Computer Architecture: A Quantitative Approach by Hennessy & Patterson Helps you understand what goes on inside a computer at the hardware and OS level, as well as illustrating how you can reason about the performance of a system before you actually build it. Computer Graphics: Principles and Practice by Foley & van Dam A good starting point for learning about computer graphics. Not all of it is still relevant, but even if you skip the chapters about vector displays and user interfaces there is still plenty of useful material in there. Programming: The Derivation of Algorithms by Kaldewaij Teaches a way of constructing algorithms that are provably correct. Although I rarely follow this approach to the letter (it is very time consuming), elements of it are extremely valuable in everyday programming. For example, thinking in terms of preconditions, postconditions and invariants (design by contract) helps in designing good interfaces, finding bugs, placing useful asserts etc. Even just thinking to yourself "could I prove this program?" without actually doing it is useful, since if the answer is negative, the program is too complex and probably incorrect.
It would be more correct to say that it's "classically" misunderstood. GoF is fundamentally a dictionary, but too many people understand it to be a recipe book.
A 1000 times this. People seem to very frequently misundertand that GoF is a book on nomenclature. They give names to common patterns that exist in good software development. These patterns exist because they are useful and they come up time and time and time again. If you write software you will almost certainly implement a number of these patterns, and you certainly use software that uses them. But either way, these patterns exist in software with or without them being given names.

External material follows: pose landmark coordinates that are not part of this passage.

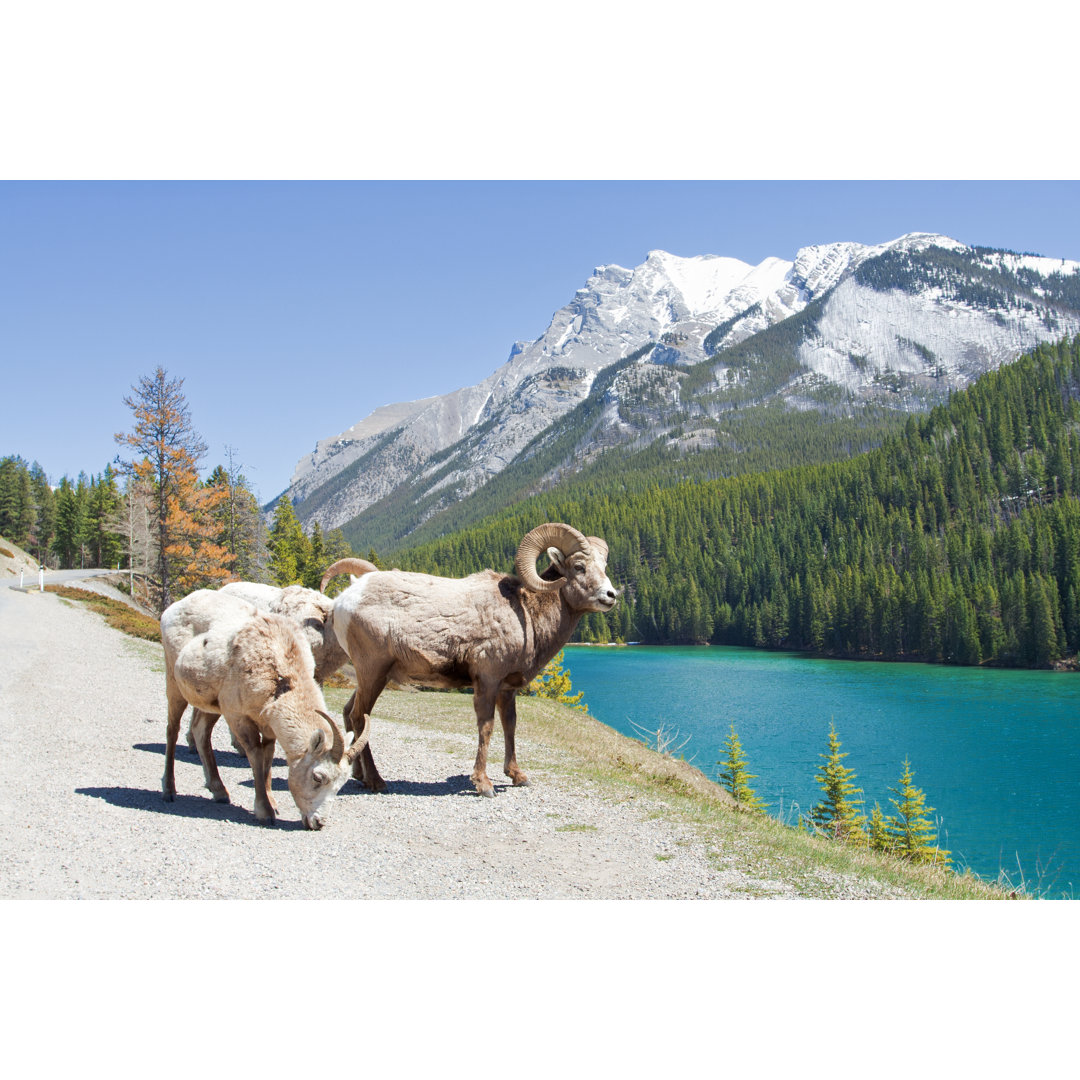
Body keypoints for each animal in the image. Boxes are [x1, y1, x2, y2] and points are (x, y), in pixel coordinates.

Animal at [157, 591, 367, 825]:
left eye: (340, 785)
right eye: (317, 777)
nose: (318, 823)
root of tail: (175, 607)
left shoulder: (267, 724)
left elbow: (267, 759)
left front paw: (273, 804)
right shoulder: (238, 717)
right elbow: (256, 758)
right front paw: (264, 811)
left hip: (211, 705)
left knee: (200, 731)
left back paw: (219, 792)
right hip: (174, 683)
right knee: (172, 730)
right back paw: (169, 790)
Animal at [319, 522, 617, 794]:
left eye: (603, 566)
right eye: (579, 566)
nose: (611, 596)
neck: (525, 614)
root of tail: (343, 601)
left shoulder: (507, 689)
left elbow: (510, 726)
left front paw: (517, 776)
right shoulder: (486, 681)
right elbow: (486, 727)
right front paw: (483, 784)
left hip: (370, 677)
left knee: (349, 713)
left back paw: (359, 775)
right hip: (373, 673)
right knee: (360, 717)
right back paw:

For the less experienced it gived examples of where such patterns might be used, but that's not the main point.
The main point is that I can call patterns by name and the person I'm talking to will understand what I mean. This is better than having to describe them each time.

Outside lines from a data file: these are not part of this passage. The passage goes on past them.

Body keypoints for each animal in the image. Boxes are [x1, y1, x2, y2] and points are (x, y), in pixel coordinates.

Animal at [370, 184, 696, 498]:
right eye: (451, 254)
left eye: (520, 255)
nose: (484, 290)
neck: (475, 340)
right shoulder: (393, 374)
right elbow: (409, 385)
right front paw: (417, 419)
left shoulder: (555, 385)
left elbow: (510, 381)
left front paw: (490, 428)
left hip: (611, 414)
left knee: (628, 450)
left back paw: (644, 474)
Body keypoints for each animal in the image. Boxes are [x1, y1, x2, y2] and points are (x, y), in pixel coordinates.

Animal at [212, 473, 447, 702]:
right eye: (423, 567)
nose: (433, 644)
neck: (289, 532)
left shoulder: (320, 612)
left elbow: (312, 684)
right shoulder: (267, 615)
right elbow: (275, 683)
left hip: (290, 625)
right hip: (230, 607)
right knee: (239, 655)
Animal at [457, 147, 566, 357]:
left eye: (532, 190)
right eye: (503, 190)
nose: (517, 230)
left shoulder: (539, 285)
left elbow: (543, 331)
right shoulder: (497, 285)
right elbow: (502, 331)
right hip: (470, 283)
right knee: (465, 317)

SJW n. One who posts facts.
It was part of my required reading for a computer ethics course. Very entertaining. You really empathize with this college sys admin who is battling an unknown adversary trying to gain access to systems he is responsible for. Throw in the love story as a background and I still remember it to this day.
I suggest Richard Feynman's Lectures on Computation. People in the physics world will know the name, but the topics covered are great for CS/CE topics, and probably not things that were considered and/or covered in regular classes.